Ce n'est pas parce que l'on est octogénaire que l'on devrait arrêter de faire de la musique, bien au contraire! C'est bien ce que croit Michel Legrand, qui s'offre une tournée internationale pour célébrer ses 80 ans, et sera en concert lundi à la Maison symphonique avec les Violons du Roy.

«Je n'ai jamais arrêté, je n'arrêterai jamais, et c'est la raison pour laquelle je ne mourrai jamais, car la musique, c'est ma vie! plaisante-t-il au téléphone. J'ai beaucoup fait, mais j'ai encore beaucoup à faire.»

L'auteur des Parapluies de Cherbourg voyage donc cette année au Canada, aux États-Unis, au Royaume-Uni et en Russie pour présenter ses grands succès dans de nouvelles orchestrations, chaque fois avec des ensembles musicaux des pays d'accueil. Il s'agit du même concert présenté au Palais Montcalm, à Québec, en juin.

«J'essaie toujours de prendre des musiciens locaux, quand c'est possible. Les Violons du Roy sont un orchestre superbe, que je vais diriger du piano.»

Une carrière exceptionnelle

Pianiste, chanteur, compositeur, jazzman, arrangeur, Michel Legrand a tout fait en musique. Il a composé plus de 200 musiques pour le cinéma ou la télévision et remporté trois Oscars et deux Golden Globes. Il a aussi fait lui-même la mise en scène de deux films. Quand on lui demande d'évoquer un souvenir marquant, le voilà donc bien embêté de choisir!

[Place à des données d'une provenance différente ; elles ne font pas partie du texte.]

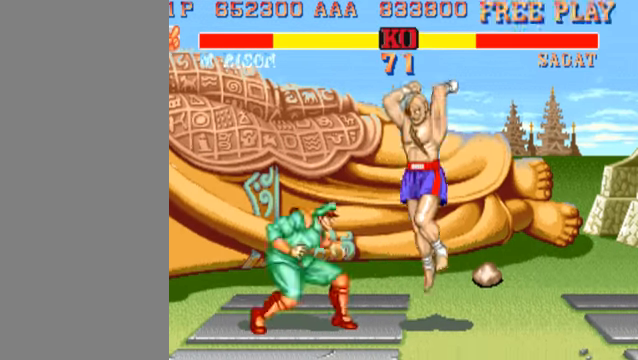
{"buttons": [], "left_stick": "left", "events": [[100, "left_stick", "left"]]}
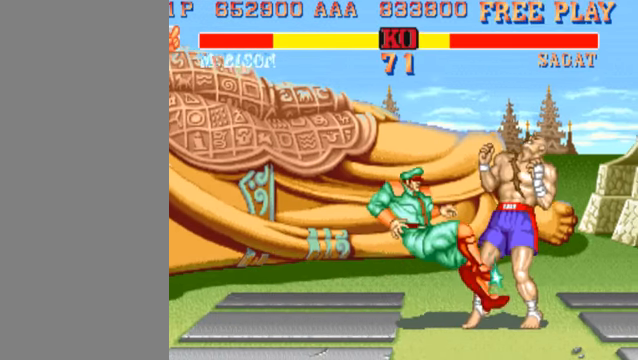
{"buttons": ["MP"], "left_stick": "left", "events": [[500, "MP", "down"]]}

«J'ai travaillé avec tellement de musiciens extraordinaires, dans le classique comme dans le jazz, dit-il. J'ai eu la chance de travailler avec Miles Davies, John Coltrane, Stan Getz, Barbra Streisand, Ray Charles, Natalie Dessay, Jessye Norman, et tant d'autres. Ce n'est pas un souvenir que j'ai, c'est mille souvenirs!»

Et mille projets aussi. Il composé récemment, pour la première fois de sa vie, la musique d'un ballet, Liliom, sur commande du chorégraphe américain John Neumeier, qui a été créé par les Ballets de Hambourg l'an dernier, et fera le tour du monde.

Sa prochaine entreprise est particulièrement intéressante pour le Québec, puisqu'il s'agit d'un film musical qui sera tourné en grande partie à Montréal, l'an prochain. L'amour aveugle est une coproduction France-Québec, en collaboration avec le producteur Pierre Gendron, de Zoofilm. La distribution n'est pas encore déterminée.

«Pour ce film, j'ai trouvé un moyen d'utiliser la musique au cinéma comme on ne l'a jamais essayé encore, dit-il. C'est une expérience. Si ça fonctionne bien, ce sera une petite révolution, et si ça ne fonctionne pas, ce sera une catastrophe. Pendant toute ma carrière, je n'ai fait que cela, des expériences. J'ai beaucoup fait changer la musique au cinéma et fait évoluer les orchestrations.»

Il déplore la direction que prend la musique de film depuis une décennie.

«Ce qui se passe aujourd'hui me rend triste. Il n'y a plus de formidables compositeurs de musique de films. Avant, il y avait John Williams, Henri Mancini, Ennio Morricone, et maintenant, qui avons-nous? Personne. On a des musiciens qui ne savent pas écrire. Ils ne sont pas compositeurs, mais vaguement mélodistes. La musique de film est en perdition.»

Les Violons du Roy fêtent Michel Legrand, le 17 septembre, à 19h30, Maison symphonique de Montréal.